* **TEXTE EXTRAIT**
++++
Comment l’étude a disparu

Dans sa conférence d’ouverture, Philippe Savoie, professeur d’histoire contemporaine à l’ENS de Lyon, a évoqué la crise de l’enseignement secondaire et plus particulièrement l’externalisation du travail des élèves. Sa mise en perspective historique nous a rappelé qu’à la Sorbonne des XVIe-XVIIe siècles, les étudiants comme les collégiens étaient pensionnaires et encadrés par des élèves plus âgés qui jouaient le rôle de répétiteurs.

Aux siècles suivants, l’internat s’impose comme forme de scolarisation optimale. Les élèves écoutent quelques cours magistraux, suivis d’exercices et de mises en application en étude, sous la direction d’un répétiteur. Mais ces maitres d’internat sont mal considérés. Leur promotion ne va pas empêcher le déclin des internats publics. Les familles aisées préfèrent alors embaucher ces répétiteurs. Le travail d’étude s’externalise.

Les répétiteurs vont devenir enseignants sous un statut inférieur, puis disparaitre au moment de l’arrivée des classes populaires dans l’enseignement secondaire. Dans le collège (et le lycée) pour tous, les élèves ne sont plus accompagnés dans leur travail personnel, la plupart du temps externalisé, malgré quelques courants réformateurs comme celui de la classe inversée, promouvant les exercices faits en classe. On comprend ici le succès grandissant des cours particuliers, qui reprennent ce rôle tenu autrefois par les répétiteurs.

La table ronde qui a suivi nous a permis de réfléchir à ce qui peut aider l’élève à travailler.
++++
* **DONNÉES SOURCES**
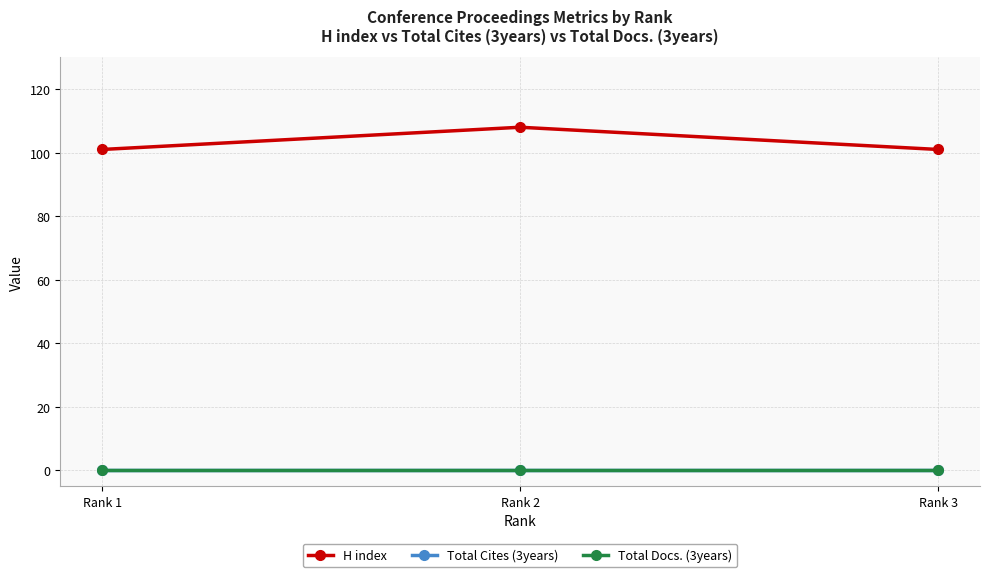

What is the spread (max minus min) of values at Rank 2?

108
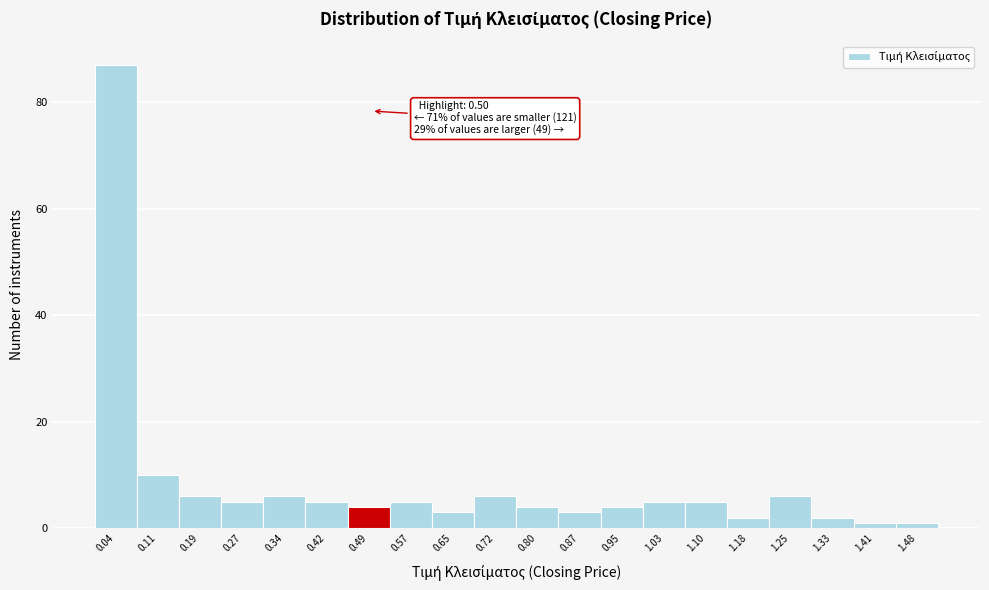

Over which range of the x-axis is the bar tallest?

0.00 to 0.08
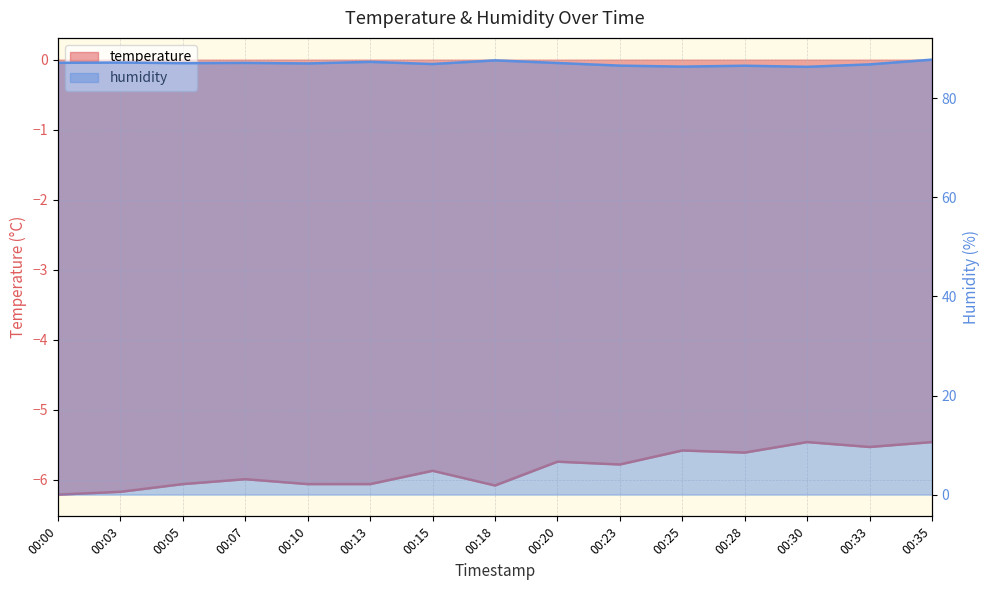

True or false: temperature and humidity cross at least once.

False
++++
* **TRAVAIL DEMANDÉ**
**A)** Répondez à ces questions sur le texte extrait :
(i) Quelle fonction occupe Philippe Savoie ?
(ii) À la Sorbonne des XVIe-XVIIe siècles, par qui les étudiants et les collégiens étaient-ils encadrés ?
(iii) Quel courant réformateur promeut les exercices faits en classe ?
**B)** Recopiez à l'identique les lignes de la partie « Données sources », en commençant à celle qui contient « Over which range » et en terminant à la fin de cette partie, bornes comprises. N'incluez pas les images.

* **RÉPONSES PAR CONSIGNE**
**A)**
(i) Il est professeur d'histoire contemporaine à l'ENS de Lyon.
(ii) Par des élèves plus âgés qui jouaient le rôle de répétiteurs.
(iii) Le courant de la classe inversée.

**B)**
Over which range of the x-axis is the bar tallest?

0.00 to 0.08

True or false: temperature and humidity cross at least once.

False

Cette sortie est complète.